The agricultural and food biotechnology research programme of UD aims to monitor and eliminate mycotoxins, among other topics. According to Tünde Pusztahelyi, head of the Agricultural Laboratory Centre, the results of biotechnological research have a significant effect on everyday life as well.
- In addition to fusarium infection that affects crops, as a result of climate change, this year we have observed large-scale aflatoxin contamination, which mainly affects oily seeds. The main cause of plant diseases is obviously the rise in the temperature. This fungal species has been present in Hungary for a long time, but the climate has not supported the production of toxins until now. The goal of our search is to identify microorganisms and enzymes that inhibit the production of toxins – explained Tünde Pusztahelyi.
This year, researchers have presented their findings in three sections: mycotoxin research, agricultural biotechnology and pharmaceutical biotechnology. The presenters were prestigious internal researchers from three continents.

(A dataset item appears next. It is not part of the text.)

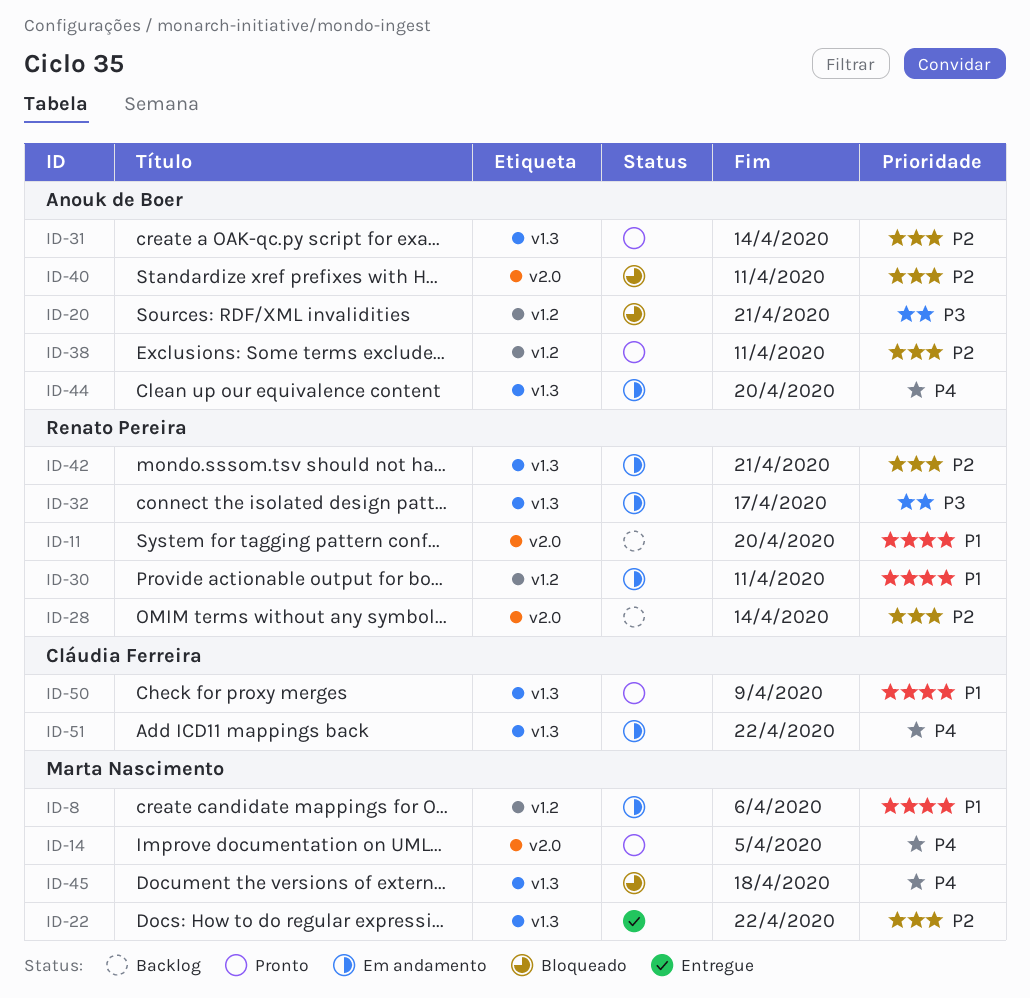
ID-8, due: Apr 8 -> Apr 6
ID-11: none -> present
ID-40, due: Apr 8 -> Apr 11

The keynote presentation in the mycotoxin research section was given by professor Nancy P. Keller from the University of Wisconsin-Madison. Her research covers a wide range of topics from the study of the virulence factors of human and plant pathogens to the investigation of the biological role of mycotoxins and to the study of the genome of the fungus. As for the latter, she seeks to discover “natural products” produced by new fungi.
In the agricultural biotechnology section a presentation was given by K. Madhavan Nampoothiri, head researcher in the National Institute of Interdisciplinary Sciences and Technology in India. His main areas of interest are microbial biotechnology, bioprocess technology and product development. His research focuses on industrial enzymes, microbial metabolites, probiotics, and nutraceuticals.
The first presenter in the pharmaceutical biotechnology section was professor István Molnár from the VTT Technical Research Center of Finland, who has produced outstanding results in researching the degradation of steroids by microorganisms, and also studies the biosynthesis of anti-cancer, anti-fungi and pesticide polyketide compounds.
More than 20 presentations were given at the event that was organised jointly by the Department of Molecular Biotechnology and Microbiology of the Faculty of Science and Technology, the Centre for Agricultural Genomics and Biotechnology, and the Agricultural Laboratory Centre.